LeetCode – Refresh – Valid Binary Search Tree

Inorder traversal the tree and compare one by one.

/**
* Definition for binary tree
* struct TreeNode {
*     int val;
*     TreeNode *left;
*     TreeNode *right;
*     TreeNode(int x) : val(x), left(NULL), right(NULL) {}
* };
*/
class Solution {
public:
void getTree(vector<int> &result, TreeNode *root) {
if (!root) return;
getTree(result, root->left);
result.push_back(root->val);
getTree(result, root->right);
}
bool isValidBST(TreeNode *root) {
if (!root) return true;
vector<int> result;
getTree(result, root);
for (int i = 0; i < result.size()-1; i++) {
if (result[i] >= result[i+1]) return false;
}
return true;
}
};

Another method is use BST properties.
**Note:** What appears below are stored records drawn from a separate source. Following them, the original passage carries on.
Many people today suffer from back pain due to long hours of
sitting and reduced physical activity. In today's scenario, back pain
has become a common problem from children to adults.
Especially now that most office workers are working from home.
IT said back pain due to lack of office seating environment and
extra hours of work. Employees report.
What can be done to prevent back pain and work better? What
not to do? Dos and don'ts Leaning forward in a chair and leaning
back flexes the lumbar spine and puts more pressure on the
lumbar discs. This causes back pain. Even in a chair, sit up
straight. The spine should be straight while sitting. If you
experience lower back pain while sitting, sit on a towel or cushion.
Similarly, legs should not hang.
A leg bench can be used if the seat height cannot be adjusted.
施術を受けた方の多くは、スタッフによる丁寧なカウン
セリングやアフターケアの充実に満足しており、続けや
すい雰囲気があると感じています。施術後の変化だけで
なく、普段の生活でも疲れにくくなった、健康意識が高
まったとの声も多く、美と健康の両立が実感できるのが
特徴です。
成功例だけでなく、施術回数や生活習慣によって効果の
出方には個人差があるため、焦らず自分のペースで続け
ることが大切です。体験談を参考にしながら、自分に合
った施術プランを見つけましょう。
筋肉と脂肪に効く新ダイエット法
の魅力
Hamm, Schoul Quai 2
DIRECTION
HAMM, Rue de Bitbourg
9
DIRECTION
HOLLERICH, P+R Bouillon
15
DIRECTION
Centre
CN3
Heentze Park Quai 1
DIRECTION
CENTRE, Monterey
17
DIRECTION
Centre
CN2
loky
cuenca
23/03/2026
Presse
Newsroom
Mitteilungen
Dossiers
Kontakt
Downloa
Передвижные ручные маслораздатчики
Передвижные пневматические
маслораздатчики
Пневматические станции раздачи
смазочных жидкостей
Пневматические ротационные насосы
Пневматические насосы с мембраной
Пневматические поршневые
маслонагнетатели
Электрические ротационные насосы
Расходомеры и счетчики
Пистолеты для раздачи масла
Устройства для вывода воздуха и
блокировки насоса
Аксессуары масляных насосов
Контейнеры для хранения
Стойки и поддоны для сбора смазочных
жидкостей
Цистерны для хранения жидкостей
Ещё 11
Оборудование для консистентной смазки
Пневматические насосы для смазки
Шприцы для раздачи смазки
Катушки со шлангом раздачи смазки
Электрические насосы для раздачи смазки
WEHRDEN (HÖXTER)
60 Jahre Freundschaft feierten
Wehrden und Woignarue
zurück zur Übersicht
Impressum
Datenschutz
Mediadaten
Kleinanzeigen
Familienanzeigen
Then constrains two boundaries. But this does not work not. There are couple edge cases related with INT_MAX and INT_MIN;

/**
* Definition for binary tree
* struct TreeNode {
*     int val;
*     TreeNode *left;
*     TreeNode *right;
*     TreeNode(int x) : val(x), left(NULL), right(NULL) {}
* };
*/
class Solution {
public:
bool isValid(TreeNode *root, int lMin, int lMax) {
if (!root) return true;
if (root->val <= lMin || root->val >= lMax) return false;
return isValid(root->left, lMin, root->val) && isValid(root->right, root->val, lMax);
}
bool isValidBST(TreeNode *root) {
if (!root) return true;
return isValid(root, INT_MIN, INT_MAX);
}
};